Ich hege Gedanken des Friedens und nicht der Bedrängnis (Jer 29,11), spricht Gott durch den Propheten Jeremias. Die Liturgie bezieht diese Worte auf Jesus, denn in Ihm zeigt sich uns deutlich, wie Gott uns liebt. Er kommt nicht, um uns zu verdammen und uns unsere Bedürftigkeit und Bosheit vorzuhalten: Er kommt, um uns zu erretten, zu vergeben und zu entschuldigen, um uns den Frieden und die Freude zu schenken. Wenn wir einmal dieses tröstliche Verhältnis des Herrn zu seinen Kindern erkannt haben, verwandelt sich wie von selbst unser Herz. Und wir werden sehen, wie sich vor unseren Augen eine vollkommen neue Landschaft auftut, weit und tief und voller Licht.

Die christliche Freude

Greifen wir noch einmal das Thema auf, das uns heute die Kirche vor Augen führt: Maria ist mit Leib und Seele in den Himmel aufgefahren, die Engel jubeln! Ich denke auch an den Jubel des heiligen Josef, ihres keuschen Gemahls, der sie im Paradies erwartet hat. Aber kehren wir auf die Erde zurück. Der Glaube versichert uns, daß unser Leben auf der Erde eine Zeit der Pilgerschaft ist, eine Reise, auf der Opfer, Leid und Entbehrungen nicht fehlen werden. Immer aber soll die Freude ihr Kontrapunkt sein.

Dienet dem Herrn in Freuden (Ps 99,2). Es gibt keine andere Weise, Ihm zu dienen. Den fröhlichen Geber liebt Gott (2 Kor 9,7), den, der sich in einem freudigen Opfer ganz hingibt, denn es gibt keinen Grund zur Trauer.

Vielleicht werdet ihr dies für einen übertriebenen Optimismus halten, denn jeder Mensch kennt seine Unzulänglichkeiten und sein Versagen, jeder erfährt Leid, Müdigkeit, Undankbarkeit, vielleicht auch Haß. Wieso sollten wir Christen, die wir den anderen gleich sind, von diesen Gegebenheiten des Menschseins ausgenommen sein?
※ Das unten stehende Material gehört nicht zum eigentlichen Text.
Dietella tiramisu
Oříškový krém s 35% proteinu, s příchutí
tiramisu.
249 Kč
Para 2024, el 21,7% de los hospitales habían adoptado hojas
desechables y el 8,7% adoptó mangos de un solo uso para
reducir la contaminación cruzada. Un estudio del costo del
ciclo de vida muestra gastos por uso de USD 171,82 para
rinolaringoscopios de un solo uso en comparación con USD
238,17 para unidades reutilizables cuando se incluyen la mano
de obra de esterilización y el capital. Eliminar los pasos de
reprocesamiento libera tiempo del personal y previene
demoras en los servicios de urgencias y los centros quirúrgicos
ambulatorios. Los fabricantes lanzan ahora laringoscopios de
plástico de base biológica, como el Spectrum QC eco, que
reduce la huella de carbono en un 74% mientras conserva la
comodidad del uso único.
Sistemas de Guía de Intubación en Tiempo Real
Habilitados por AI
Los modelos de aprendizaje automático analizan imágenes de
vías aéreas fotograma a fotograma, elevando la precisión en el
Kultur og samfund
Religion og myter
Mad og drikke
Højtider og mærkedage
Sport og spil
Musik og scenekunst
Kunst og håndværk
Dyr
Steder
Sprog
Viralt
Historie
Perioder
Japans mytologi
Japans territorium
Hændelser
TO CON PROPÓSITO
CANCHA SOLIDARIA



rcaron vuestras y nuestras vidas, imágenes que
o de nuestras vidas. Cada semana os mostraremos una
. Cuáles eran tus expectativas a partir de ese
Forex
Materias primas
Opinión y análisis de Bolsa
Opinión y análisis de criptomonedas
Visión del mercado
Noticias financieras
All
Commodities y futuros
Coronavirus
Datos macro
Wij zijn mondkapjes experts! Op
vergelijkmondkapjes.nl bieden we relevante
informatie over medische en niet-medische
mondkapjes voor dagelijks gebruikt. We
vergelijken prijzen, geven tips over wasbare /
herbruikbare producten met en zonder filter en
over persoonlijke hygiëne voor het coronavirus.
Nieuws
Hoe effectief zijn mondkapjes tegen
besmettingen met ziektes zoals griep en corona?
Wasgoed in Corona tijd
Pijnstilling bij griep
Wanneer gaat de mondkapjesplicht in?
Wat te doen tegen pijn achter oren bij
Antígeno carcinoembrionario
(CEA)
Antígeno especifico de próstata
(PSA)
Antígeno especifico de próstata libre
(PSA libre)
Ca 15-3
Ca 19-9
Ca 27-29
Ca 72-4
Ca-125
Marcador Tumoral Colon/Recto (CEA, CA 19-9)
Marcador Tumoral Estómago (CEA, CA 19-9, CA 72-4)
Es wäre naiv, wollte man die immer wiederkehrende Gegenwart des Leidens und der Entmutigung, der Trauer und der Einsamkeit während unserer Pilgerschaft auf der Erde leugnen. Durch den Glauben haben wir mit Sicherheit erkannt, daß dies alles kein Werk des Zufalls ist, und daß die Bestimmung des Geschöpfes kein Zuschreiten auf die Vernichtung seines Strebens nach Glück ist. Der Glaube lehrt uns, daß alles einen gottgewollten Sinn hat, denn alles gehört zum innersten Kern der Berufung, die uns ins Haus des Vaters führt. Dieses übernatürliche Verständnis des irdischen Daseins eines Christen will nicht die vielfältigen Zusammenhänge im Leben des Menschen verharmlosen, sie gibt vielmehr dem Menschen die Sicherheit, daß diese Vielfalt vom Nerv der Liebe Gottes durchzogen wird, von einem starken und unzerstörbaren Band, welches das Leben auf der Erde mit dem Leben in der endgültigen Heimat verbindet.
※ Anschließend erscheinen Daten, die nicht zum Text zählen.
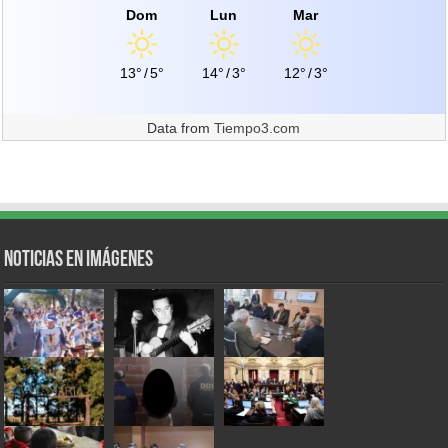
Dom
Lun
Mar
13°
/
5°
14°
/
3°
12°
/
3°
Data from
Tiempo3.com
Noticias en Imágenes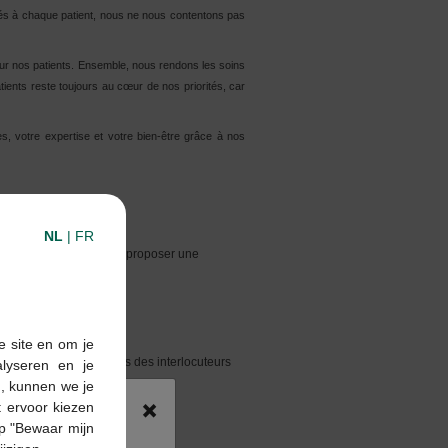
tés à chaque patient, nous ne nous contentons pas
our nos patients. Ensemble, nous rendons les soins
ients reste toujours au cœur de nos priorités, car
, votre expertise et votre bien-être grâce à nos
NL
|
FR
, milestones...) afin de proposer une
e site en om je
du projet et les attentes des interlocuteurs
alyseren en je
n, kunnen we je
×
 ervoor kiezen
p "Bewaar mijn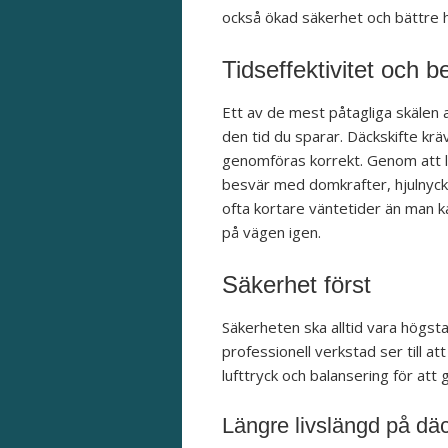
också ökad säkerhet och bättre h
Tidseffektivitet och 
Ett av de mest påtagliga skälen 
den tid du sparar. Däckskifte krä
genomföras korrekt. Genom att lä
besvär med domkrafter, hjulnyc
ofta kortare väntetider än man kan
på vägen igen.
Säkerhet först
Säkerheten ska alltid vara högsta 
professionell verkstad ser till 
lufttryck och balansering för at
Längre livslängd på dä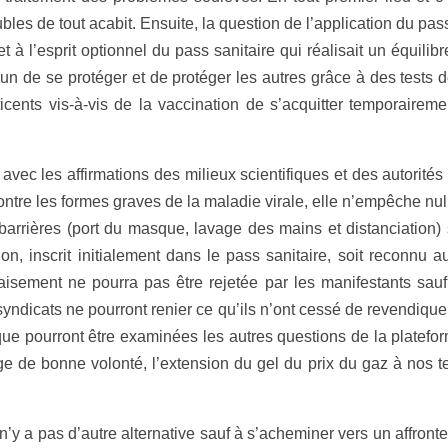
les de tout acabit. Ensuite, la question de l’application du pas
et à l’esprit optionnel du pass sanitaire qui réalisait un équili
cun de se protéger et de protéger les autres grâce à des tests de
ents vis-à-vis de la vaccination de s’acquitter temporairement
vec les affirmations des milieux scientifiques et des autorité
contre les formes graves de la maladie virale, elle n’empêche n
barrières (port du masque, lavage des mains et distanciation) 
tion, inscrit initialement dans le pass sanitaire, soit reconn
isement ne pourra pas être rejetée par les manifestants sau
yndicats ne pourront renier ce qu’ils n’ont cessé de revendique
que pourront être examinées les autres questions de la platefor
ge de bonne volonté, l’extension du gel du prix du gaz à nos te
n’y a pas d’autre alternative sauf à s’acheminer vers un affront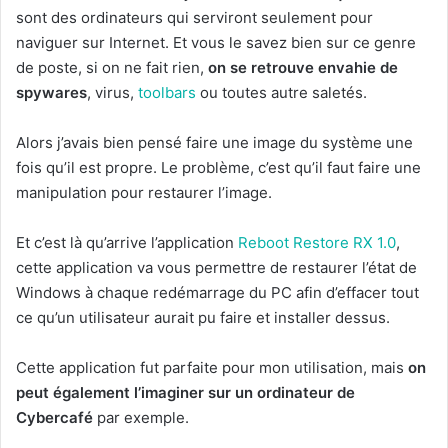
sont des ordinateurs qui serviront seulement pour
naviguer sur Internet. Et vous le savez bien sur ce genre
de poste, si on ne fait rien,
on se retrouve envahie de
spywares
, virus,
toolbars
ou toutes autre saletés.
Alors j’avais bien pensé faire une image du système une
fois qu’il est propre. Le problème, c’est qu’il faut faire une
manipulation pour restaurer l’image.
Et c’est là qu’arrive l’application
Reboot Restore RX 1.0
,
cette application va vous permettre de restaurer l’état de
Windows à chaque redémarrage du PC afin d’effacer tout
ce qu’un utilisateur aurait pu faire et installer dessus.
Cette application fut parfaite pour mon utilisation, mais
on
peut également l’imaginer sur un ordinateur de
Cybercafé
par exemple.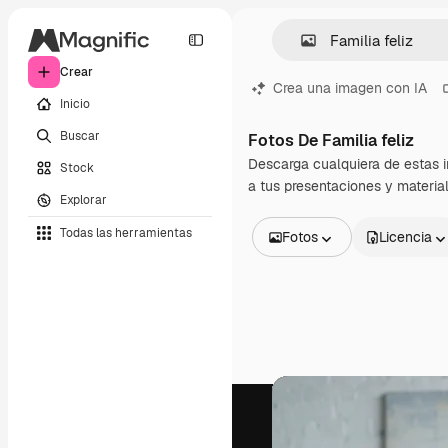
Crear
Crea una imagen con IA
Inicio
Buscar
Fotos De Familia feliz
Descarga cualquiera de estas 
Stock
a tus presentaciones y materia
Explorar
Todas las herramientas
Fotos
Licencia
Todas las imágenes
Vectores
Ilustraciones
Fotos
PSD
Plantillas
Mockups
Vídeos
Clips de vídeo
Motion graphics
Plantillas de vídeos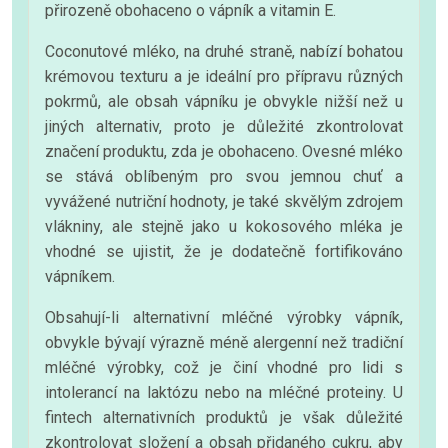
přirozeně obohaceno o vápník a vitamin E.
Coconutové mléko, na druhé straně, nabízí bohatou
krémovou texturu a je ideální pro přípravu různých
pokrmů, ale obsah vápníku je obvykle nižší než u
jiných alternativ, proto je důležité zkontrolovat
značení produktu, zda je obohaceno. Ovesné mléko
se stává oblíbeným pro svou jemnou chuť a
vyvážené nutriční hodnoty, je také skvělým zdrojem
vlákniny, ale stejně jako u kokosového mléka je
vhodné se ujistit, že je dodatečně fortifikováno
vápníkem.
Obsahují-li alternativní mléčné výrobky vápník,
obvykle bývají výrazně méně alergenní než tradiční
mléčné výrobky, což je činí vhodné pro lidi s
intolerancí na laktózu nebo na mléčné proteiny. U
fintech alternativních produktů je však důležité
zkontrolovat složení a obsah přidaného cukru, aby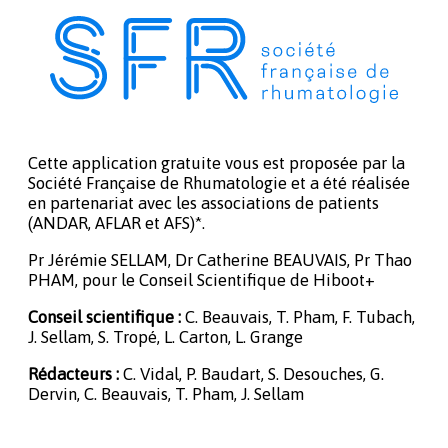
Cette application gratuite vous est proposée par la
Société Française de Rhumatologie et a été réalisée
en partenariat avec les associations de patients
(ANDAR, AFLAR et AFS)*.
Pr Jérémie SELLAM, Dr Catherine BEAUVAIS, Pr Thao
PHAM, pour le Conseil Scientifique de Hiboot+
Conseil scientifique :
C. Beauvais, T. Pham, F. Tubach,
J. Sellam, S. Tropé, L. Carton, L. Grange
Rédacteurs :
C. Vidal, P. Baudart, S. Desouches, G.
Dervin, C. Beauvais, T. Pham, J. Sellam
Das Fest der Aufnahme Mariens in den Himmel führt uns die Wirklichkeit dieser freudigen Hoffnung vor Augen. Noch sind wir unterwegs, aber unsere Mutter ist uns vorausgegangen und weist uns das Ziel des Weges. Sie sagt uns immer wieder, daß es möglich ist, dorthin zu gelangen, und daß wir auch wirklich ankommen werden, wenn wir treu sind. Denn die Mutter Gottes ist nicht nur unser Vorbild: sie ist die Hilfe der Christen. Und sie kann und will es uns nicht abschlagen, sich mit mütterlicher Fürsorge um ihre Kinder zu kümmern, wenn wir nur darum bitten: Monstra te esse Matrem (Hymnus Ave maris stella).